Your objective: Reproduce every line of the records below verbatim, leaving each character unchanged.

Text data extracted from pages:

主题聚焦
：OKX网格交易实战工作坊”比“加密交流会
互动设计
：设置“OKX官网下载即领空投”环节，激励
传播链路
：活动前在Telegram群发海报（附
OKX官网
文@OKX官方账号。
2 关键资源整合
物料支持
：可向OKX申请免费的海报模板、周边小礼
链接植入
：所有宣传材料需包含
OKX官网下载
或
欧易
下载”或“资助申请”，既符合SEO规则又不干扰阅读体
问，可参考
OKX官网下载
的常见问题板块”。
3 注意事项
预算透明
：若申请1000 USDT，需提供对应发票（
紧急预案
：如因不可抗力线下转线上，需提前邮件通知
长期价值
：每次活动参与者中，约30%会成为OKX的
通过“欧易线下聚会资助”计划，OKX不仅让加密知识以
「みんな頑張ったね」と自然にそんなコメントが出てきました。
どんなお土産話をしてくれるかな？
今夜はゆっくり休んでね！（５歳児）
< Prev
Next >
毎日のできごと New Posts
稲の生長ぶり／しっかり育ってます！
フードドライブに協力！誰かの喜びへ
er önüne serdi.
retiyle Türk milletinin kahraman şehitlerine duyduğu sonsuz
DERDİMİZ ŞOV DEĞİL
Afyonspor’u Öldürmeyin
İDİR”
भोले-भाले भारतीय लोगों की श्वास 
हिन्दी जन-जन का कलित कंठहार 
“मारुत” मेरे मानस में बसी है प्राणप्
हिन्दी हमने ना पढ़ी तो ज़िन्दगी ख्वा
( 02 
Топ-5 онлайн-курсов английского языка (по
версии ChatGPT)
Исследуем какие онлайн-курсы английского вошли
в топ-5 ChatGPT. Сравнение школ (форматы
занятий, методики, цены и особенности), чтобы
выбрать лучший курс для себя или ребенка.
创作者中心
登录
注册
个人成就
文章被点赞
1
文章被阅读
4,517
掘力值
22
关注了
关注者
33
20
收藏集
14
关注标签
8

Answer section:
主题聚焦
：OKX网格交易实战工作坊”比“加密交流会
互动设计
：设置“OKX官网下载即领空投”环节，激励
传播链路
：活动前在Telegram群发海报（附
OKX官网
文@OKX官方账号。
2 关键资源整合
物料支持
：可向OKX申请免费的海报模板、周边小礼
链接植入
：所有宣传材料需包含
OKX官网下载
或
欧易
下载”或“资助申请”，既符合SEO规则又不干扰阅读体
问，可参考
OKX官网下载
的常见问题板块”。
3 注意事项
预算透明
：若申请1000 USDT，需提供对应发票（
紧急预案
：如因不可抗力线下转线上，需提前邮件通知
长期价值
：每次活动参与者中，约30%会成为OKX的
通过“欧易线下聚会资助”计划，OKX不仅让加密知识以
「みんな頑張ったね」と自然にそんなコメントが出てきました。
どんなお土産話をしてくれるかな？
今夜はゆっくり休んでね！（５歳児）
< Prev
Next >
毎日のできごと New Posts
稲の生長ぶり／しっかり育ってます！
フードドライブに協力！誰かの喜びへ
er önüne serdi.
retiyle Türk milletinin kahraman şehitlerine duyduğu sonsuz
DERDİMİZ ŞOV DEĞİL
Afyonspor’u Öldürmeyin
İDİR”
भोले-भाले भारतीय लोगों की श्वास 
हिन्दी जन-जन का कलित कंठहार 
“मारुत” मेरे मानस में बसी है प्राणप्
हिन्दी हमने ना पढ़ी तो ज़िन्दगी ख्वा
( 02 
Топ-5 онлайн-курсов английского языка (по
версии ChatGPT)
Исследуем какие онлайн-курсы английского вошли
в топ-5 ChatGPT. Сравнение школ (форматы
занятий, методики, цены и особенности), чтобы
выбрать лучший курс для себя или ребенка.
创作者中心
登录
注册
个人成就
文章被点赞
1
文章被阅读
4,517
掘力值
22
关注了
关注者
33
20
收藏集
14
关注标签
8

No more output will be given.